To be done: Take the material below and write it all out again exactly.

** Begin Record set **

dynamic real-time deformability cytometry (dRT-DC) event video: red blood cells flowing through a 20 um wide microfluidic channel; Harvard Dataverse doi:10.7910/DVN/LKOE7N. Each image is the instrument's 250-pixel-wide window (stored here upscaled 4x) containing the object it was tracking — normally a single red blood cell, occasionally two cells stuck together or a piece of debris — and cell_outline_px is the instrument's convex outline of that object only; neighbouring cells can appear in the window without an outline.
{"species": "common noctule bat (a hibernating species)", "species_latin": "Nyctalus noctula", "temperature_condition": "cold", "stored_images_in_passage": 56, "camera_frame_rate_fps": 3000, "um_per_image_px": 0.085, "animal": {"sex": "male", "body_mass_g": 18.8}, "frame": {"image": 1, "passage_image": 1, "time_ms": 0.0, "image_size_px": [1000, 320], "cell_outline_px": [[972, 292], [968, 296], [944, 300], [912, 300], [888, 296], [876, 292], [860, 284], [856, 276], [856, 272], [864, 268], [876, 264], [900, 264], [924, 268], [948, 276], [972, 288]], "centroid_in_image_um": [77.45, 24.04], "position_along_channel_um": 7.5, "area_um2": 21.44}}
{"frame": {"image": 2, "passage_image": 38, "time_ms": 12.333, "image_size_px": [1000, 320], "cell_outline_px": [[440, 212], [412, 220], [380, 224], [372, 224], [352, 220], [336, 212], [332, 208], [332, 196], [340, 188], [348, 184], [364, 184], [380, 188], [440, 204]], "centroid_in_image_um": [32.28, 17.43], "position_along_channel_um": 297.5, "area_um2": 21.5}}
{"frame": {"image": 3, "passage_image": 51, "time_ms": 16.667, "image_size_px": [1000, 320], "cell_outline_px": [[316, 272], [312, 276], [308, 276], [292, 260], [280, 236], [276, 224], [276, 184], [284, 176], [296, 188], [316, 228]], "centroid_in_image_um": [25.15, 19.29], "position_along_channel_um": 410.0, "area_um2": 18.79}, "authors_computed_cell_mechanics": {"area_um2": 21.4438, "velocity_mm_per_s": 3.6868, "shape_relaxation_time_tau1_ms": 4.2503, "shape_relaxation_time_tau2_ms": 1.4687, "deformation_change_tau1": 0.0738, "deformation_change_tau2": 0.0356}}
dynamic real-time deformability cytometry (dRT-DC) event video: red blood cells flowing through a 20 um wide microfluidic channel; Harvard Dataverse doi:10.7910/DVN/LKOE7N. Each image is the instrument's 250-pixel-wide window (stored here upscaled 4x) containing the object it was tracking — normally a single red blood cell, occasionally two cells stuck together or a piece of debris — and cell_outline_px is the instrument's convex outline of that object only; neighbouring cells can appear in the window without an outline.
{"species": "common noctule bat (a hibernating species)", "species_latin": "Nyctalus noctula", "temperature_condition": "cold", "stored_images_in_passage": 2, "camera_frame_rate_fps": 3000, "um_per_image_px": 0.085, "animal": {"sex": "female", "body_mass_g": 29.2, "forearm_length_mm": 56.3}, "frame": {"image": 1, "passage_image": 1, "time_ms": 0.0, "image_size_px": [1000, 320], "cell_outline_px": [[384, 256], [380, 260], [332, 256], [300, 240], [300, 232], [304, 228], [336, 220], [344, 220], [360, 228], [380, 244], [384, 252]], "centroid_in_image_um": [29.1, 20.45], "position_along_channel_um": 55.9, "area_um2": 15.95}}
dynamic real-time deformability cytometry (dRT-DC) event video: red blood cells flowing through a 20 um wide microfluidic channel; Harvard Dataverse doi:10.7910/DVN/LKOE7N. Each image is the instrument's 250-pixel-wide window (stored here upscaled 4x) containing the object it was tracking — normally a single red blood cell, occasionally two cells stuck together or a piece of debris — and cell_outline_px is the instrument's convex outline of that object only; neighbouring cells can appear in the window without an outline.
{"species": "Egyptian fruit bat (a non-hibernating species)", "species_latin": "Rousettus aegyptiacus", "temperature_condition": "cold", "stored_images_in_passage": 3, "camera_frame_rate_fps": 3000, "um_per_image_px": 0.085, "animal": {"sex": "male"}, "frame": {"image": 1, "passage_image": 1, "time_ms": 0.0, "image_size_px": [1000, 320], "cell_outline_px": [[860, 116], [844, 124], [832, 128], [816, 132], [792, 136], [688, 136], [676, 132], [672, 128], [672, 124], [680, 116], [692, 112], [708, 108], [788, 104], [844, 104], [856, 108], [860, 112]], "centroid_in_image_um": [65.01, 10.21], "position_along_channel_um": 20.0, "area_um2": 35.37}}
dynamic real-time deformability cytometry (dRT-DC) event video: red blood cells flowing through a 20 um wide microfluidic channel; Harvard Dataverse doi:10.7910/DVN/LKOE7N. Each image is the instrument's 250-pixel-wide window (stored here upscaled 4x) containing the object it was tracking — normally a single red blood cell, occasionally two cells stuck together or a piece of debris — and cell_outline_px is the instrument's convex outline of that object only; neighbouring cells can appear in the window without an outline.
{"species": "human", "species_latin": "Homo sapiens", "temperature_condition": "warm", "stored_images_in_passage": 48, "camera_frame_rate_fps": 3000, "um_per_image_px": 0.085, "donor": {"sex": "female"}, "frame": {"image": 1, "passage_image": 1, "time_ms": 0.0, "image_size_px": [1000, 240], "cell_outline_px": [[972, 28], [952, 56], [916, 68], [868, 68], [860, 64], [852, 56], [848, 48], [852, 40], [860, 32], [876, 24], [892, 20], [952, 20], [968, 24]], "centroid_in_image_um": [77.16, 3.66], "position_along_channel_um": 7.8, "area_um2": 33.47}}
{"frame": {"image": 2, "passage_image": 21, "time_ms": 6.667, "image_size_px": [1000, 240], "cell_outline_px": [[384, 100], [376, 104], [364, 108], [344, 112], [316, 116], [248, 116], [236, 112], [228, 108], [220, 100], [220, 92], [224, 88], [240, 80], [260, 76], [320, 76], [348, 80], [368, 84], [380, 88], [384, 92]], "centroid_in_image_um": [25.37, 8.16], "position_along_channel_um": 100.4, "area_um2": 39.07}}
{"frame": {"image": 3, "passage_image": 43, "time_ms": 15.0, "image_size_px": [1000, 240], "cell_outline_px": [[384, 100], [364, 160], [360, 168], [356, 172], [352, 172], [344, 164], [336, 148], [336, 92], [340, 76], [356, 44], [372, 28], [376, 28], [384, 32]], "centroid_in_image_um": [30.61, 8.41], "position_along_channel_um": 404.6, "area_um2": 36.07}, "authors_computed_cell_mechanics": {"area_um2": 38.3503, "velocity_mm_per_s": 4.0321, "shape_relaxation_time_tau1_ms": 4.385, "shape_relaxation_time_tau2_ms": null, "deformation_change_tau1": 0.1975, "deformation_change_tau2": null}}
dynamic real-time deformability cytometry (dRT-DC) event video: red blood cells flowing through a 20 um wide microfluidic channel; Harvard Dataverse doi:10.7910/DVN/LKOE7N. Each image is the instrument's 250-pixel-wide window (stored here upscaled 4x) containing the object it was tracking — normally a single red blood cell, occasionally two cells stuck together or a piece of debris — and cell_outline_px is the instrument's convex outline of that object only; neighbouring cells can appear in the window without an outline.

** End Record set **

Solution for this exercise:
dynamic real-time deformability cytometry (dRT-DC) event video: red blood cells flowing through a 20 um wide microfluidic channel; Harvard Dataverse doi:10.7910/DVN/LKOE7N. Each image is the instrument's 250-pixel-wide window (stored here upscaled 4x) containing the object it was tracking — normally a single red blood cell, occasionally two cells stuck together or a piece of debris — and cell_outline_px is the instrument's convex outline of that object only; neighbouring cells can appear in the window without an outline.
{"species": "common noctule bat (a hibernating species)", "species_latin": "Nyctalus noctula", "temperature_condition": "cold", "stored_images_in_passage": 56, "camera_frame_rate_fps": 3000, "um_per_image_px": 0.085, "animal": {"sex": "male", "body_mass_g": 18.8}, "frame": {"image": 1, "passage_image": 1, "time_ms": 0.0, "image_size_px": [1000, 320], "cell_outline_px": [[972, 292], [968, 296], [944, 300], [912, 300], [888, 296], [876, 292], [860, 284], [856, 276], [856, 272], [864, 268], [876, 264], [900, 264], [924, 268], [948, 276], [972, 288]], "centroid_in_image_um": [77.45, 24.04], "position_along_channel_um": 7.5, "area_um2": 21.44}}
{"frame": {"image": 2, "passage_image": 38, "time_ms": 12.333, "image_size_px": [1000, 320], "cell_outline_px": [[440, 212], [412, 220], [380, 224], [372, 224], [352, 220], [336, 212], [332, 208], [332, 196], [340, 188], [348, 184], [364, 184], [380, 188], [440, 204]], "centroid_in_image_um": [32.28, 17.43], "position_along_channel_um": 297.5, "area_um2": 21.5}}
{"frame": {"image": 3, "passage_image": 51, "time_ms": 16.667, "image_size_px": [1000, 320], "cell_outline_px": [[316, 272], [312, 276], [308, 276], [292, 260], [280, 236], [276, 224], [276, 184], [284, 176], [296, 188], [316, 228]], "centroid_in_image_um": [25.15, 19.29], "position_along_channel_um": 410.0, "area_um2": 18.79}, "authors_computed_cell_mechanics": {"area_um2": 21.4438, "velocity_mm_per_s": 3.6868, "shape_relaxation_time_tau1_ms": 4.2503, "shape_relaxation_time_tau2_ms": 1.4687, "deformation_change_tau1": 0.0738, "deformation_change_tau2": 0.0356}}
dynamic real-time deformability cytometry (dRT-DC) event video: red blood cells flowing through a 20 um wide microfluidic channel; Harvard Dataverse doi:10.7910/DVN/LKOE7N. Each image is the instrument's 250-pixel-wide window (stored here upscaled 4x) containing the object it was tracking — normally a single red blood cell, occasionally two cells stuck together or a piece of debris — and cell_outline_px is the instrument's convex outline of that object only; neighbouring cells can appear in the window without an outline.
{"species": "common noctule bat (a hibernating species)", "species_latin": "Nyctalus noctula", "temperature_condition": "cold", "stored_images_in_passage": 2, "camera_frame_rate_fps": 3000, "um_per_image_px": 0.085, "animal": {"sex": "female", "body_mass_g": 29.2, "forearm_length_mm": 56.3}, "frame": {"image": 1, "passage_image": 1, "time_ms": 0.0, "image_size_px": [1000, 320], "cell_outline_px": [[384, 256], [380, 260], [332, 256], [300, 240], [300, 232], [304, 228], [336, 220], [344, 220], [360, 228], [380, 244], [384, 252]], "centroid_in_image_um": [29.1, 20.45], "position_along_channel_um": 55.9, "area_um2": 15.95}}
dynamic real-time deformability cytometry (dRT-DC) event video: red blood cells flowing through a 20 um wide microfluidic channel; Harvard Dataverse doi:10.7910/DVN/LKOE7N. Each image is the instrument's 250-pixel-wide window (stored here upscaled 4x) containing the object it was tracking — normally a single red blood cell, occasionally two cells stuck together or a piece of debris — and cell_outline_px is the instrument's convex outline of that object only; neighbouring cells can appear in the window without an outline.
{"species": "Egyptian fruit bat (a non-hibernating species)", "species_latin": "Rousettus aegyptiacus", "temperature_condition": "cold", "stored_images_in_passage": 3, "camera_frame_rate_fps": 3000, "um_per_image_px": 0.085, "animal": {"sex": "male"}, "frame": {"image": 1, "passage_image": 1, "time_ms": 0.0, "image_size_px": [1000, 320], "cell_outline_px": [[860, 116], [844, 124], [832, 128], [816, 132], [792, 136], [688, 136], [676, 132], [672, 128], [672, 124], [680, 116], [692, 112], [708, 108], [788, 104], [844, 104], [856, 108], [860, 112]], "centroid_in_image_um": [65.01, 10.21], "position_along_channel_um": 20.0, "area_um2": 35.37}}
dynamic real-time deformability cytometry (dRT-DC) event video: red blood cells flowing through a 20 um wide microfluidic channel; Harvard Dataverse doi:10.7910/DVN/LKOE7N. Each image is the instrument's 250-pixel-wide window (stored here upscaled 4x) containing the object it was tracking — normally a single red blood cell, occasionally two cells stuck together or a piece of debris — and cell_outline_px is the instrument's convex outline of that object only; neighbouring cells can appear in the window without an outline.
{"species": "human", "species_latin": "Homo sapiens", "temperature_condition": "warm", "stored_images_in_passage": 48, "camera_frame_rate_fps": 3000, "um_per_image_px": 0.085, "donor": {"sex": "female"}, "frame": {"image": 1, "passage_image": 1, "time_ms": 0.0, "image_size_px": [1000, 240], "cell_outline_px": [[972, 28], [952, 56], [916, 68], [868, 68], [860, 64], [852, 56], [848, 48], [852, 40], [860, 32], [876, 24], [892, 20], [952, 20], [968, 24]], "centroid_in_image_um": [77.16, 3.66], "position_along_channel_um": 7.8, "area_um2": 33.47}}
{"frame": {"image": 2, "passage_image": 21, "time_ms": 6.667, "image_size_px": [1000, 240], "cell_outline_px": [[384, 100], [376, 104], [364, 108], [344, 112], [316, 116], [248, 116], [236, 112], [228, 108], [220, 100], [220, 92], [224, 88], [240, 80], [260, 76], [320, 76], [348, 80], [368, 84], [380, 88], [384, 92]], "centroid_in_image_um": [25.37, 8.16], "position_along_channel_um": 100.4, "area_um2": 39.07}}
{"frame": {"image": 3, "passage_image": 43, "time_ms": 15.0, "image_size_px": [1000, 240], "cell_outline_px": [[384, 100], [364, 160], [360, 168], [356, 172], [352, 172], [344, 164], [336, 148], [336, 92], [340, 76], [356, 44], [372, 28], [376, 28], [384, 32]], "centroid_in_image_um": [30.61, 8.41], "position_along_channel_um": 404.6, "area_um2": 36.07}, "authors_computed_cell_mechanics": {"area_um2": 38.3503, "velocity_mm_per_s": 4.0321, "shape_relaxation_time_tau1_ms": 4.385, "shape_relaxation_time_tau2_ms": null, "deformation_change_tau1": 0.1975, "deformation_change_tau2": null}}
dynamic real-time deformability cytometry (dRT-DC) event video: red blood cells flowing through a 20 um wide microfluidic channel; Harvard Dataverse doi:10.7910/DVN/LKOE7N. Each image is the instrument's 250-pixel-wide window (stored here upscaled 4x) containing the object it was tracking — normally a single red blood cell, occasionally two cells stuck together or a piece of debris — and cell_outline_px is the instrument's convex outline of that object only; neighbouring cells can appear in the window without an outline.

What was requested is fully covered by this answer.